(Beginning of Record extracts)
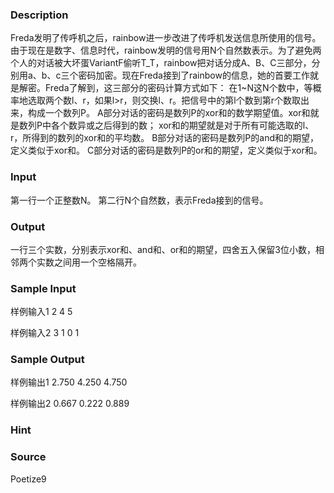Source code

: 
### Description
Freda发明了传呼机之后，rainbow进一步改进了传呼机发送信息所使用的信号。由于现在是数字、信息时代，rainbow发明的信号用N个自然数表示。为了避免两个人的对话被大坏蛋VariantF偷听T_T，rainbow把对话分成A、B、C三部分，分别用a、b、c三个密码加密。现在Freda接到了rainbow的信息，她的首要工作就是解密。Freda了解到，这三部分的密码计算方式如下：
在1~N这N个数中，等概率地选取两个数l、r，如果l>r，则交换l、r。把信号中的第l个数到第r个数取出来，构成一个数列P。
A部分对话的密码是数列P的xor和的数学期望值。xor和就是数列P中各个数异或之后得到的数； xor和的期望就是对于所有可能选取的l、r，所得到的数列的xor和的平均数。
B部分对话的密码是数列P的and和的期望，定义类似于xor和。
C部分对话的密码是数列P的or和的期望，定义类似于xor和。

### Input
第一行一个正整数N。
第二行N个自然数，表示Freda接到的信号。
### Output
一行三个实数，分别表示xor和、and和、or和的期望，四舍五入保留3位小数，相邻两个实数之间用一个空格隔开。
### Sample Input
样例输入1
2
4 5

样例输入2
3
1 0 1
### Sample Output
样例输出1
2.750 4.250 4.750

样例输出2
0.667 0.222 0.889
### Hint

### Source
Poetize9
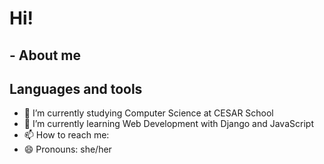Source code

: # Hi!

## - About me


## Languages and tools


- 🔭 I’m currently studying Computer Science at CESAR School
- 🌱 I’m currently learning Web Development with Django and JavaScript
- 📫 How to reach me:
- 😄 Pronouns: she/her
(End of Record extracts)
(Exercise prompt) Reproduce the listing with each occurrence of "Source code" changed to "Source text" and all other text left unchanged. Omit the pictures from your version.

(Answer area)
Source text

: 
### Description
Freda发明了传呼机之后，rainbow进一步改进了传呼机发送信息所使用的信号。由于现在是数字、信息时代，rainbow发明的信号用N个自然数表示。为了避免两个人的对话被大坏蛋VariantF偷听T_T，rainbow把对话分成A、B、C三部分，分别用a、b、c三个密码加密。现在Freda接到了rainbow的信息，她的首要工作就是解密。Freda了解到，这三部分的密码计算方式如下：
在1~N这N个数中，等概率地选取两个数l、r，如果l>r，则交换l、r。把信号中的第l个数到第r个数取出来，构成一个数列P。
A部分对话的密码是数列P的xor和的数学期望值。xor和就是数列P中各个数异或之后得到的数； xor和的期望就是对于所有可能选取的l、r，所得到的数列的xor和的平均数。
B部分对话的密码是数列P的and和的期望，定义类似于xor和。
C部分对话的密码是数列P的or和的期望，定义类似于xor和。

### Input
第一行一个正整数N。
第二行N个自然数，表示Freda接到的信号。
### Output
一行三个实数，分别表示xor和、and和、or和的期望，四舍五入保留3位小数，相邻两个实数之间用一个空格隔开。
### Sample Input
样例输入1
2
4 5

样例输入2
3
1 0 1
### Sample Output
样例输出1
2.750 4.250 4.750

样例输出2
0.667 0.222 0.889
### Hint

### Source
Poetize9
Source text

: # Hi!

## - About me


## Languages and tools


- 🔭 I’m currently studying Computer Science at CESAR School
- 🌱 I’m currently learning Web Development with Django and JavaScript
- 📫 How to reach me:
- 😄 Pronouns: she/her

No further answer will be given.